Additionally, the coating of TNF-alpha gives the nanowire a negative charge, making the wire easier to maneuver via the two perpendicular electrical fields of the “tweezer” device, a technique developed by Donglei Fan as part of her Johns Hopkins doctoral research in materials science and engineering.
“The electric tweezers were initially developed to assemble, transport and rotate nanowires in solution,” Cammarata said. “Donglei then showed how to use the tweezers to produce patterned nanowire arrays as well as construct nanomotors and nano-oscillators. This new work with Dr. Levchenko’s group demonstrates just how extremely versatile a technique it is.”
To test the system, the team cultured cervical cancer cells in a dish; then, using electrical fields perpendicular to one another, they were able to zap the nanowires into a preset spot and plop them down in a precise location. “In this way, we can predetermine the path that the wires will travel and deliver a molecular payload to a single cell among many, and even to a specific part of the cell,” Levchenko said.

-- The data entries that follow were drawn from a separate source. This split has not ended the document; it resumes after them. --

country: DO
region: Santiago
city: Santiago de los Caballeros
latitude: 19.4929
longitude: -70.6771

During the course of this study, the team also established that the desired effect generated by the nanowire-delivered TNF-alpha was similar to that experienced by a cell in a living organism.
The team members said they envision many possibilities for this method of subcellular molecule delivery.

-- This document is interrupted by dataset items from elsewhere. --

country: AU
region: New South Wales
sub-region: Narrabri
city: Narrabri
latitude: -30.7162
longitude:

“For example, there are many other ways to trigger the release of the molecule from the wires: photo release, chemical release, temperature release. Furthermore, one could attach many molecules to the nanowires at the same time,” Levchenko said. He added that the nanowires can be made much smaller, but said that for this study the wires were made large enough to be seen with optical microscopy.
Ultimately, Levchenko said he sees the nanowires becoming a useful tool for basic research.
“With these wires, we are trying to mimic the way that cells talk to each other,” he said. “They could be a wonderful tool that could be used in fundamental or applied research.” Drug delivery applications could be much further off. However, Levchenko said, “if the wires retain their negative charge, electrical fields could be used to manipulate and maneuver their position in the living tissue.”
The lead authors for this Nature Nanotechnology article were Fan, a former postdoctoral fellow in the departments of Materials Science and Engineering, and Physics and Astronomy; and Zhizhong Yin, a former postdoctoral fellow in the Department of Biomedical Engineering. In addition to Chien, Levchenko and Cammarata, co-authors were Raymond Cheong, a doctoral student in the Department of Biomedical Engineering; and Frank Q. Zhu, a former doctoral student in the Department of Physics and Astronomy.
Chien led the group that developed the electric tweezers technique and collaborated with Levchenko on its biological applications.
The research was funded by the National Science Foundation and the National Institutes of Health.